The same is true for pseudo- Riemannian manifolds, for example, in general relativity.
Definition and properties
A vector field X is a Killing vector field if the Lie derivative of the metric g with respect to X vanishes:
With the help of the Levi -Civita connection, this means pointwise
For all vectors Y and Z, or that a skew-symmetric endomorphism with respect to the tangent space.
In local coordinates this leads to the so-called Killing equation
A Killing field is on the whole space-time is uniquely determined by a vector at a point and the covariant derivatives of the vector at that point.
The Lie bracket of two Killing Fields is a Killing field again. The Killing fields of a manifold M thus form a Lie algebra on M. This is the Lie algebra of the so-called isometry group of the manifold (if M is complete).
A vector field is exactly then a Killing vector field if it is a Jacobi vector field along each geodesic.
Conserved quantities
Since Killing vector fields generate isometrics, there are in physics for every Killing vector field is a conserved quantity of the corresponding space-time. In the general theory of relativity Killing vector fields are therefore of great importance in the characterization of solutions of Einstein's field equations. The conserved quantity QX to a Killing vector field X is calculated here as
Where T is the energy -momentum tensor and | g | the amount of the 4x4 determinant of the metric tensor is.

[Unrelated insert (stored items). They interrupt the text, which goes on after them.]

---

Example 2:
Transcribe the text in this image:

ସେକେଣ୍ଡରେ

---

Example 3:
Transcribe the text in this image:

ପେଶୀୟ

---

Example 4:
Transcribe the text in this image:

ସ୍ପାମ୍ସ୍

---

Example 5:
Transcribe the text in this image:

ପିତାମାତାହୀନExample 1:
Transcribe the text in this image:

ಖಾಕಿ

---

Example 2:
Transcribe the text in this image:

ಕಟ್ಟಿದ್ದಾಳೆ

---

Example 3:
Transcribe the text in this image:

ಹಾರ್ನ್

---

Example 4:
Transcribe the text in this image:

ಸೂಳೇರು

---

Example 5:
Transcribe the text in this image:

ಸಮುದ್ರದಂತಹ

In the formula, Einstein summation convention has been used.
( The space-time itself is a four-dimensional pseudo- Riemannian manifold with a time coordinate x0 ( " upper indices " ) and three spatial coordinates x1, x2 and x3, with mixed signature, for example, according to the scheme (-, , , ) the Killing vector field also has four components;. g- matrix ( " 4x4" ) for example, has a negative and three positive eigenvalues of the Lorentz transformations in the flat pseudo- Riemannian Minkowski space can be used as pseudo - spins. be construed and have as a determinant of the value one. results are also in non- flat spaces. )

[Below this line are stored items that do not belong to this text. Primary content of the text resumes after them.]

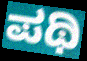
ಪಥಿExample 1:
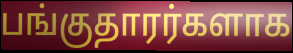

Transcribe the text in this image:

பங்குதாரர்களாக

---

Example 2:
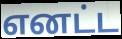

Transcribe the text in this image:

எனட்ட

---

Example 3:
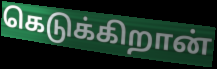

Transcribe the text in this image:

கெடுக்கிறான்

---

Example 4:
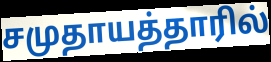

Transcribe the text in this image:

சமுதாயத்தாரில்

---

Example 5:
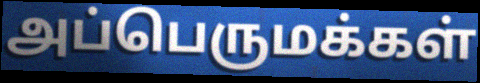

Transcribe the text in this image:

அப்பெருமக்கள்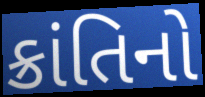
ક્રાંતિનોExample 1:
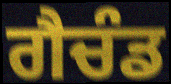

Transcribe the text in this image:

ਗੈਚੰਡ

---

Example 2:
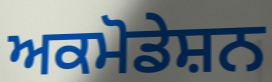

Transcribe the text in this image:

ਅਕਮੋਡੇਸ਼ਨ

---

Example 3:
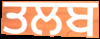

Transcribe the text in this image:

ਤਲਬ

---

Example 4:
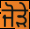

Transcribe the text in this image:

ਜੋੜੇ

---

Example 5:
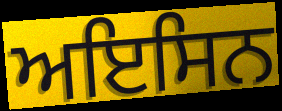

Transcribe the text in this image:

Areas of integration and causality
The integration range in question, the formulas of the above type is, inter alia, therefore diffizil - not randomly missing above specifications - because you iA the limited nature of the cause in question space areas (see cause and effect or causal structure) and the lead time ( " retardation " ) take into account the causes and iA for all sizes must specify the respective arguments and the summation ranges explicitly. Also, the above intentionally not the case.
In fact, the integration range of the spatial coordinates of the full under the assumption that cause and effect are temporally infinitely far apart in the above formula. But you can choose instead of an arbitrary three-dimensional hypersurface, which is causally structured similarly. This also means that the formula does not apply to black holes.
Examples
If and only if the coefficients of the metrics are independent of the local coordinate on the basis of, a killing - vector field. In those same local coordinates it is then, where is the Kronecker delta is.
A set of independent Killing vector fields of the unit sphere with the induced metric in spherical coordinates are:
Corresponding to the rotation around the x -and y- and z - axis and in the quantum mechanics, except for a factor 1 / i, the components of the angular momentum operators.
All linear combinations of these vector fields do recover Killing vector fields represents the induced isometries are exactly the elements of the Drehgrupppe. The associated conservation law is the angular momentum.